__TASK REQUIREMENTS__
Write out every line of the items below without changing anything.

+++ TASK INPUT

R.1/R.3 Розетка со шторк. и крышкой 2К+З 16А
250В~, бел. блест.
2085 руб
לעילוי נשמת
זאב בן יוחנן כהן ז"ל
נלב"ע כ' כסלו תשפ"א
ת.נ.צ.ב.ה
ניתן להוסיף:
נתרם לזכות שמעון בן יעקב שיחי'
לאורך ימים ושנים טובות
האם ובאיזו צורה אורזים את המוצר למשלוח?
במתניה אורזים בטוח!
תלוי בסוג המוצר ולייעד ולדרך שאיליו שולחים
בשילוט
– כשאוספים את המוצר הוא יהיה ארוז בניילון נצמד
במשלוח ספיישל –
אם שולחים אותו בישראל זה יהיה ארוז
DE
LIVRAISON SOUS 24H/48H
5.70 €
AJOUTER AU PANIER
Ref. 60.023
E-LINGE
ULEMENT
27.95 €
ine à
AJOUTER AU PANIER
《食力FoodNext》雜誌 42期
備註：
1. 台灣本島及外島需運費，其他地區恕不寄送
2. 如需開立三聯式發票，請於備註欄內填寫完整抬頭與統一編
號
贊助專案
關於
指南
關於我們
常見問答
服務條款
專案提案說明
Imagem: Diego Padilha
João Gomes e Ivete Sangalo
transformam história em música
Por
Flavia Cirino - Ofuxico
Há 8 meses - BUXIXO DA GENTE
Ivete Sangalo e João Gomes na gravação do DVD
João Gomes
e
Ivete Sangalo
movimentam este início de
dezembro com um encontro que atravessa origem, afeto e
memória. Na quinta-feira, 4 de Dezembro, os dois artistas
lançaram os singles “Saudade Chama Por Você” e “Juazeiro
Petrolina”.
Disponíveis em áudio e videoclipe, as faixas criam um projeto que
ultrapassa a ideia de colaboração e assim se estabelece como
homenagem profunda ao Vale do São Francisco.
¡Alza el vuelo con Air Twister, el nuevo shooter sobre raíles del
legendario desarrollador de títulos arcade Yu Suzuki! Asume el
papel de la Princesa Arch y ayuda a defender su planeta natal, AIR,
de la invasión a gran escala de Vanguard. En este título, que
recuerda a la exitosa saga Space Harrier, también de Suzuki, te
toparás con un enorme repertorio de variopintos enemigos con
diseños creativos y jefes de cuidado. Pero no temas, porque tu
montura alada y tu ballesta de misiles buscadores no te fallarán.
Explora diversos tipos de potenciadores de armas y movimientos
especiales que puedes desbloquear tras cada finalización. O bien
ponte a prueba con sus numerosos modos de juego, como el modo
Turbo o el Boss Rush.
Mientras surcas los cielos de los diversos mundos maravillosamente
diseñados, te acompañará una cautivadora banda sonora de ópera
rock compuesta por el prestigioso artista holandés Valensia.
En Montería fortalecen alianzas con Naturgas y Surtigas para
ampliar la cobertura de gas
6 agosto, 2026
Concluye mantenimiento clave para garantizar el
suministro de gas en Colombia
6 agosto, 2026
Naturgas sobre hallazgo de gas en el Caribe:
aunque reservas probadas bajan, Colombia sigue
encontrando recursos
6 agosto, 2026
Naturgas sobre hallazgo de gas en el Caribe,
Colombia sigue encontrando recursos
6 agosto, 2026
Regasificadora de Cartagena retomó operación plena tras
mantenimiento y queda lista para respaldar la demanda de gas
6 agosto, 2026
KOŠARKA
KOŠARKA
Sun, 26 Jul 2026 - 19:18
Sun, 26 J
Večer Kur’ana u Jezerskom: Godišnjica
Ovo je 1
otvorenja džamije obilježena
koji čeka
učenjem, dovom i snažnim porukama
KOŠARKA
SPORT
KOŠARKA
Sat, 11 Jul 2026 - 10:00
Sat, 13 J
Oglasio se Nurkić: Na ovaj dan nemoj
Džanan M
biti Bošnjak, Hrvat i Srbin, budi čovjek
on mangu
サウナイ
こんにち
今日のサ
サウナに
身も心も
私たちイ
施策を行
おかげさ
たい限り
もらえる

++++++

__TASK OUTPUT__
R.1/R.3 Розетка со шторк. и крышкой 2К+З 16А
250В~, бел. блест.
2085 руб
לעילוי נשמת
זאב בן יוחנן כהן ז"ל
נלב"ע כ' כסלו תשפ"א
ת.נ.צ.ב.ה
ניתן להוסיף:
נתרם לזכות שמעון בן יעקב שיחי'
לאורך ימים ושנים טובות
האם ובאיזו צורה אורזים את המוצר למשלוח?
במתניה אורזים בטוח!
תלוי בסוג המוצר ולייעד ולדרך שאיליו שולחים
בשילוט
– כשאוספים את המוצר הוא יהיה ארוז בניילון נצמד
במשלוח ספיישל –
אם שולחים אותו בישראל זה יהיה ארוז
DE
LIVRAISON SOUS 24H/48H
5.70 €
AJOUTER AU PANIER
Ref. 60.023
E-LINGE
ULEMENT
27.95 €
ine à
AJOUTER AU PANIER
《食力FoodNext》雜誌 42期
備註：
1. 台灣本島及外島需運費，其他地區恕不寄送
2. 如需開立三聯式發票，請於備註欄內填寫完整抬頭與統一編
號
贊助專案
關於
指南
關於我們
常見問答
服務條款
專案提案說明
Imagem: Diego Padilha
João Gomes e Ivete Sangalo
transformam história em música
Por
Flavia Cirino - Ofuxico
Há 8 meses - BUXIXO DA GENTE
Ivete Sangalo e João Gomes na gravação do DVD
João Gomes
e
Ivete Sangalo
movimentam este início de
dezembro com um encontro que atravessa origem, afeto e
memória. Na quinta-feira, 4 de Dezembro, os dois artistas
lançaram os singles “Saudade Chama Por Você” e “Juazeiro
Petrolina”.
Disponíveis em áudio e videoclipe, as faixas criam um projeto que
ultrapassa a ideia de colaboração e assim se estabelece como
homenagem profunda ao Vale do São Francisco.
¡Alza el vuelo con Air Twister, el nuevo shooter sobre raíles del
legendario desarrollador de títulos arcade Yu Suzuki! Asume el
papel de la Princesa Arch y ayuda a defender su planeta natal, AIR,
de la invasión a gran escala de Vanguard. En este título, que
recuerda a la exitosa saga Space Harrier, también de Suzuki, te
toparás con un enorme repertorio de variopintos enemigos con
diseños creativos y jefes de cuidado. Pero no temas, porque tu
montura alada y tu ballesta de misiles buscadores no te fallarán.
Explora diversos tipos de potenciadores de armas y movimientos
especiales que puedes desbloquear tras cada finalización. O bien
ponte a prueba con sus numerosos modos de juego, como el modo
Turbo o el Boss Rush.
Mientras surcas los cielos de los diversos mundos maravillosamente
diseñados, te acompañará una cautivadora banda sonora de ópera
rock compuesta por el prestigioso artista holandés Valensia.
En Montería fortalecen alianzas con Naturgas y Surtigas para
ampliar la cobertura de gas
6 agosto, 2026
Concluye mantenimiento clave para garantizar el
suministro de gas en Colombia
6 agosto, 2026
Naturgas sobre hallazgo de gas en el Caribe:
aunque reservas probadas bajan, Colombia sigue
encontrando recursos
6 agosto, 2026
Naturgas sobre hallazgo de gas en el Caribe,
Colombia sigue encontrando recursos
6 agosto, 2026
Regasificadora de Cartagena retomó operación plena tras
mantenimiento y queda lista para respaldar la demanda de gas
6 agosto, 2026
KOŠARKA
KOŠARKA
Sun, 26 Jul 2026 - 19:18
Sun, 26 J
Večer Kur’ana u Jezerskom: Godišnjica
Ovo je 1
otvorenja džamije obilježena
koji čeka
učenjem, dovom i snažnim porukama
KOŠARKA
SPORT
KOŠARKA
Sat, 11 Jul 2026 - 10:00
Sat, 13 J
Oglasio se Nurkić: Na ovaj dan nemoj
Džanan M
biti Bošnjak, Hrvat i Srbin, budi čovjek
on mangu
サウナイ
こんにち
今日のサ
サウナに
身も心も
私たちイ
施策を行
おかげさ
たい限り
もらえる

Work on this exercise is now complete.